Jurassic Scarp E3 5b
Perhaps slightly easier these days with the increase in the average climber's sport fitness, the last of the big walls on the right of Whitestone is a deserved pumpy classic. The route can just about be climbed in one pitch, with a straightforward bold lower section, feeling relaxingly slabby, but then being sharply interrupted by a decidedly steep upper wall. Chris Woodall's remarkable first ascent of this buttress was protected by pre-placed threads, which remain; the wall seemingly never having been done without them.
Our next crag is hidden in the wooded dales northwest of Helmsley. Peak Scar is another extensive crag attaining a height of 35 metres. It differs from Whitestone in being composed of a slightly harder pure white rock that is crisscrossed by juggy breaks and vertical fissures along its entire length. This regular pattern of breaks swallows large protection in abundance, as well as forming moves that are possible at remarkably amenable grades, especially considering the cliff's generally steep nature. As such, it is a fantastic introduction to sustained traditional climbing and also a brilliant shady option for a blistering summer's day. Only a small selection of the numerous excellent climbs are detailed here.
Following a fatality, the BMC agreed the following conditions with the landowner - failure to comply with these requirements could result in a complete ban on climbing:
- No large groups
- No outdoor education or instructional groups
- No dogs
- All climbers must descend on foot - NO abseiling
Jordu seems to capture the very essence of low-grade limestone climbing. A plumb vertical corner, the line manages to be both impressive and audacious, whilst still boasting plenty of relaxing positions to place good gear from and take in the view.
Frenesi VS 4c
Peak Scar has several technical wall climbs to choose from; the best probably being the beautiful wall of Frenesi. This fine pitch takes a superb route up the most exposed buttress of the crag, quickly leaving the shintangled undergrowth for a much purer existence up high. Protection is never lacking, but several small bulges give the climbing an imposing feel. Once upon a time, it was traditional to split the climbing into a couple of pitches, but with careful ropework, it is now possible to enjoy the entirety of this mega classic in one spectacular pitch. Be sure to take a moment in the final cave to fully immerse yourself in the beauty of the wooded dale below.

SET OF TASKS:
[a] In the climbing guide text:
(i) What protected Chris Woodall's first ascent of the Jurassic Scarp buttress?
(ii) What height does Peak Scar reach?
(iii) Under the conditions agreed with the landowner, how must all climbers descend?
[b] Can you resume the climbing guide text from where it stops?

DATASET EXTRACT:
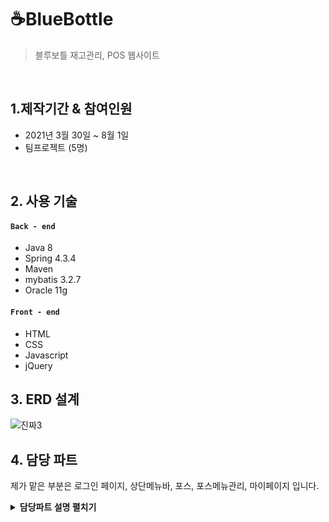 # ☕BlueBottle
>블루보틀 재고관리, POS 웹사이트

<br/>

## 1.제작기간 & 참여인원
- 2021년 3월 30일 ~ 8월 1일
- 팀프로젝트 (5명)



<br/>

## 2. 사용 기술
#### `Back - end`
 - Java 8
 - Spring 4.3.4
 - Maven
 - mybatis 3.2.7
 - Oracle 11g
#### `Front - end`
 - HTML
 - CSS
 - Javascript
 - jQuery
 
## 3. ERD 설계
![진짜3](https://user-images.githubusercontent.com/71995287/128507795-107c7f19-6c83-42c6-9521-10a36298dd25.PNG)


## 4. 담당 파트
제가 맡은 부분은 로그인 페이지, 상단메뉴바, 포스, 포스메뉴관리, 마이페이지 입니다.

<details>
 <summary><b>담당파트 설명 펼치기</b></summary>
<div markdown="1">
<br/>
 
### 4-1 로그인 페이지
 
 ![로그인](https://user-images.githubusercontent.com/71995287/128507816-03641424-20de-41aa-b688-97abb2fc0893.PNG)
 
 * ID와 PW 입력 후  로그인 시 비동기로 확인합니다. 🔎[코드확인](https://github.com/wogus216/BlueBottle/blob/2e3f4c6608c94cf9924c29fccb64f6c86f473ed3/BBPS/src/main/java/com/gdj35/bbps/web/controller/jhController.java#L58)
 * ID 또는 PW가 틀릴 시에 로그인 실패하고 팝업창이 나옵니다. 🔎[코드확인](https://github.com/wogus216/BlueBottle/blob/2e3f4c6608c94cf9924c29fccb64f6c86f473ed3/BBPS/src/main/webapp/WEB-INF/views/jh/H_Login.jsp#L235)
 * 세션을 통해 로그인과 비로그인 상태에 따른 다른 페이지 출력 🔎[코드확인](https://github.com/wogus216/BlueBottle/blob/c047965aa2c761c827926f25914b5d4515d1342b/BBPS/src/main/java/com/gdj35/bbps/web/controller/jhController.java#L45)
 
 ### 4-2 상단 메뉴바
 * 권한에 따라 메뉴가 구성됩니다.
 ![메뉴바 1](https://user-images.githubusercontent.com/71995287/128507825-85ac1abe-164d-47fd-b24c-e0b82df04b43.PNG)
 ![메뉴바2](https://user-images.githubusercontent.com/71995287/128507839-6131d386-f361-4825-bd35-ba43ea932acb.PNG)
 
* 상위메뉴와 하위 메뉴가 존재해 계층형 쿼리를 사용했습니다. 🔎[코드확인](https://github.com/wogus216/BlueBottle/blob/2e3f4c6608c94cf9924c29fccb64f6c86f473ed3/BBPS/src/main/resources/mapper/JH_SQL.xml#L22)
* 조건문을 통해 권한에 맞게 그립니다. 🔎[코드확인](https://github.com/wogus216/BlueBottle/blob/2e3f4c6608c94cf9924c29fccb64f6c86f473ed3/BBPS/src/main/webapp/WEB-INF/views/jh/H_Menu.jsp#L210)
 
**자세한 정리는 블로그에 있습니다.**
 <br/>
* [상단메뉴](https://velog.io/@wogus216/%EB%B8%94%EB%A3%A8%EB%B3%B4%ED%8B%80-%ED%94%84%EB%A1%9C%EC%A0%9D%ED%8A%B8-%EB%A9%94%EB%89%B4%EB%B0%94)


### 4-3 포스
 *기능 : 주문, 결제, 환불
![주문번호  추가](https://user-images.githubusercontent.com/71995287/128585747-2f5b2f00-e730-41c3-b4e8-1fdd7c550ebb.PNG)
![주문번호 추가2](https://user-images.githubusercontent.com/71995287/128585756-d2dfe76d-ae14-40ed-a483-b34805879375.PNG)
 
 ### 포스결제흐름
 ![결제흐름](https://user-images.githubusercontent.com/71995287/128618372-e4c753c1-883c-4dfc-a186-8a697d7ed47b.PNG)

 #### 1. 주문
 * 카테고리 클릭 시 카테고리 번호를 히든값으로 form에 담아 전송 후 비동시 방식으로 그려줍니다.
 
   - Javascript🔎[코드확인](https://github.com/wogus216/BlueBottle/blob/0b7bc5e66d6db3f1d32f923f93e12a8610cf8709/BBPS/src/main/webapp/WEB-INF/views/jh/Pos.jsp#L705)
   - mybatis🔎[코드확인](https://github.com/wogus216/BlueBottle/blob/0b7bc5e66d6db3f1d32f923f93e12a8610cf8709/BBPS/src/main/resources/mapper/JH_SQL.xml#L165)

 * 메뉴 클릭 시 중복 체크 후 주문상황에 넣어줍니다.🔎[코드확인](https://github.com/wogus216/BlueBottle/blob/d2a9229a0ac32a7ae24598bcf1ff559ba9141bfc/BBPS/src/main/webapp/WEB-INF/views/jh/Pos.jsp#L512)
 
 #### 2. 결제
 * 현금, 카드 결제 클릭 시 숫자 키보드가 출력되고 받은 금액을 입력 후 확인 클릭 시 받은금액 과 결제금액을 비교 후 문제없을 시 결제 성공합니다.
   * 현금, 카드결제 코드🔎[코드확인](https://github.com/wogus216/BlueBottle/blob/d2a9229a0ac32a7ae24598bcf1ff559ba9141bfc/BBPS/src/main/webapp/WEB-INF/views/jh/Pos.jsp#L616)
   * 받은 금액, 결제금액 비교 코드🔎[코드확인](https://github.com/wogus216/BlueBottle/blob/c047965aa2c761c827926f25914b5d4515d1342b/BBPS/src/main/webapp/WEB-INF/views/jh/Pos.jsp#L679)
 
#### 3. 환불
  * 환불 클릭 시 매출 날짜를 출력합니다.
 
    * Controller🔎[코드확인](https://github.com/wogus216/BlueBottle/blob/689a8a5b87e0c6ef5eb1faba60d34281a55afe9f/BBPS/src/main/java/com/gdj35/bbps/web/controller/jhController.java#L911)
    * Query 🔎[코드확인](https://github.com/wogus216/BlueBottle/blob/689a8a5b87e0c6ef5eb1faba60d34281a55afe9f/BBPS/src/main/resources/mapper/JH_SQL.xml#L292)
 
 
 ### 4-4 포스메뉴 관리
 ![포스관리1](https://user-images.githubusercontent.com/71995287/128507876-cd28d39b-a3dc-49a2-a677-28160f97e018.PNG)
 ![포스관리2](https://user-images.githubusercontent.com/71995287/128507900-34bf8a2a-3cb5-42e8-a963-0ce818176336.PNG)
 
 비동기 방식으로 메뉴 목록, 페이징 취득
* Controller 🔎[코드확인](https://github.com/wogus216/BlueBottle/blob/c047965aa2c761c827926f25914b5d4515d1342b/BBPS/src/main/java/com/gdj35/bbps/web/controller/jhController.java#L166)
* ajax 실행 코드 🔎[코드확인](https://github.com/wogus216/BlueBottle/blob/c047965aa2c761c827926f25914b5d4515d1342b/BBPS/src/main/webapp/WEB-INF/views/jh/Menu_List.jsp#L204)
* 메뉴 이미지 변경 후 이미지 적용 🔎[코드확인](https://github.com/wogus216/BlueBottle/blob/c047965aa2c761c827926f25914b5d4515d1342b/BBPS/src/main/webapp/WEB-INF/views/jh/Menu_Edit.jsp#L196)
 
### 4-4 마이페이지
 ![마이페이지](https://user-images.githubusercontent.com/71995287/128619039-4cf6200a-954a-47ca-9561-86f62f2fc9ad.PNG)
 ![마이페이지 개인정보확인](https://user-images.githubusercontent.com/71995287/128507951-b4889786-fdc1-4264-950a-073c622f512f.PNG)
 ![마이페이지 수정](https://user-images.githubusercontent.com/71995287/128507973-ddec089f-4df4-499b-9369-0c1a490d64d7.PNG)

 * 수정 클릭 후 비밀번호로 한번 더 개인정보를 확인합니다.
  * Controller🔎[코드확인](https://github.com/wogus216/BlueBottle/blob/689a8a5b87e0c6ef5eb1faba60d34281a55afe9f/BBPS/src/main/java/com/gdj35/bbps/web/controller/jhController.java#L404)
  * Query 🔎[코드확인](https://github.com/wogus216/BlueBottle/blob/689a8a5b87e0c6ef5eb1faba60d34281a55afe9f/BBPS/src/main/resources/mapper/JH_SQL.xml#L228)
 
 ##  5. 핵심 트러블 슈팅
 
 ### 5-1 주문번호 생성
 ![매출테이블](https://user-images.githubusercontent.com/71995287/128622355-ce342a8c-c8f5-4860-af16-f4c6db64edf7.PNG)
 * 문제점 :매출번호는 매출금액, 매출품목에 필요하다. 그리고 두 테이블의 매출번호는 같은 번호가 필요했고, 그래서 `시퀀스.NEXTVAL`를 사용할 수 없었다.
 * 해결책 : 주문번호를 먼저 생성한 후 jsp에서 히든 값으로 담은 뒤 form를 통해서 매출금액,매출품목의 주문번호로 넣어주었다.
    * Controller🔎[코드확인](https://github.com/wogus216/BlueBottle/blob/689a8a5b87e0c6ef5eb1faba60d34281a55afe9f/BBPS/src/main/java/com/gdj35/bbps/web/controller/jhController.java#L809)
     * Query 🔎[코드확인](https://github.com/wogus216/BlueBottle/blob/689a8a5b87e0c6ef5eb1faba60d34281a55afe9f/BBPS/src/main/resources/mapper/JH_SQL.xml#L214)
     * 주문번호 생성 🔎[코드확인](https://github.com/wogus216/BlueBottle/blob/689a8a5b87e0c6ef5eb1faba60d34281a55afe9f/BBPS/src/main/webapp/WEB-INF/views/jh/Pos.jsp#L789)

 ### 5-2 포스메뉴 갯수 변경 시 적용
 * 문제점 : 갯수 변경 시 변경 전,후 값에 맞춰서 주문 개수와 결제금액이 변경이 안됐다.
 * 해결책 : focus를 통해 변경 전 값을 담아서 처리했고, 변경 후 값을 change를 통해서 해결했다.
   * 갯수 변경 적용 🔎[코드확인](https://github.com/wogus216/BlueBottle/blob/689a8a5b87e0c6ef5eb1faba60d34281a55afe9f/BBPS/src/main/webapp/WEB-INF/views/jh/Pos.jsp#L533)
 
**자세한 정리를 블로그에 있습니다.**
 <br/>
 *  [주문번호 생성](https://velog.io/@wogus216/%EC%A3%BC%EB%AC%B8%EB%B2%88%ED%98%B8-%EC%83%9D%EC%84%B1%EA%B3%BC-DB%EC%97%90-%EB%84%A3%EA%B8%B0)
 *  [갯수 변경 적용](https://velog.io/@wogus216/%ED%8F%AC%EC%8A%A4%EB%A9%94%EB%89%B4-%EA%B0%9C%EC%88%98-%EB%B3%80%EA%B2%BD)
</div>
</details>

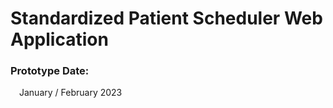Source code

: <html>
    <body>
        <h1>Standardized Patient Scheduler Web Application</h1>
        <h3>Prototype Date:</h3>
        &#8195;January / February 2023
    </body>
</html>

ANSWERS TO EACH TASK:
[a]
(i) Pre-placed threads
(ii) 35 metres
(iii) On foot, with no abseiling

[b]
B.B.C. E2 5c
Quite at odds with the majority of the rest of the crag, BBC poses a wild athletic challenge through the large square overhang in the middle of the cliff. John Redhead's now famous first ascent of the line relied on only a couple of woefully poor pieces of gear, demanding both boldness and ingenuity in equal measure. These days the situation has changed very little; a largish cam or hex may protect the moves a little better, but the stiff pull through that obscenely exposed roof still packs a good adrenaline punch.
Bivvy E3 5c
This is one for the real limestone aficionados. Positioned at the extreme right end of the crag, back in the depths of the forest, this old school testpiece can now be protected with modern gear, as well as the old peg. Being the roof that once formed a popular bivvy spot for Teesside climbers in the '60s & '70s, the climbing is, as you'd imagine, unrelentingly steep. The moves haven't got any easier over the years, but some modern climbing wall power might just come in handy when pulling through the final reachy roof.
The area surrounding Keldholme is littered with small crags and quarries, with the best of these being Ravenswick. Whilst the crag has been climbed on for decades, it has only been comprehensively recorded in recent years and the routes are yet to feature in a guidebook. The traditional routes are mostly sub-extreme and provide convenient top-roping off of trees and short leads on mostly solid rock, but the main interest lies in the bouldering and highballing in the right part of the quarry. With the crag being protected by tree cover, it can also provide an excellent option if rained off of the sandstone on Blakey Ridge. If you like Raventor bouldering, you'll love Ravenswick.
When do I go?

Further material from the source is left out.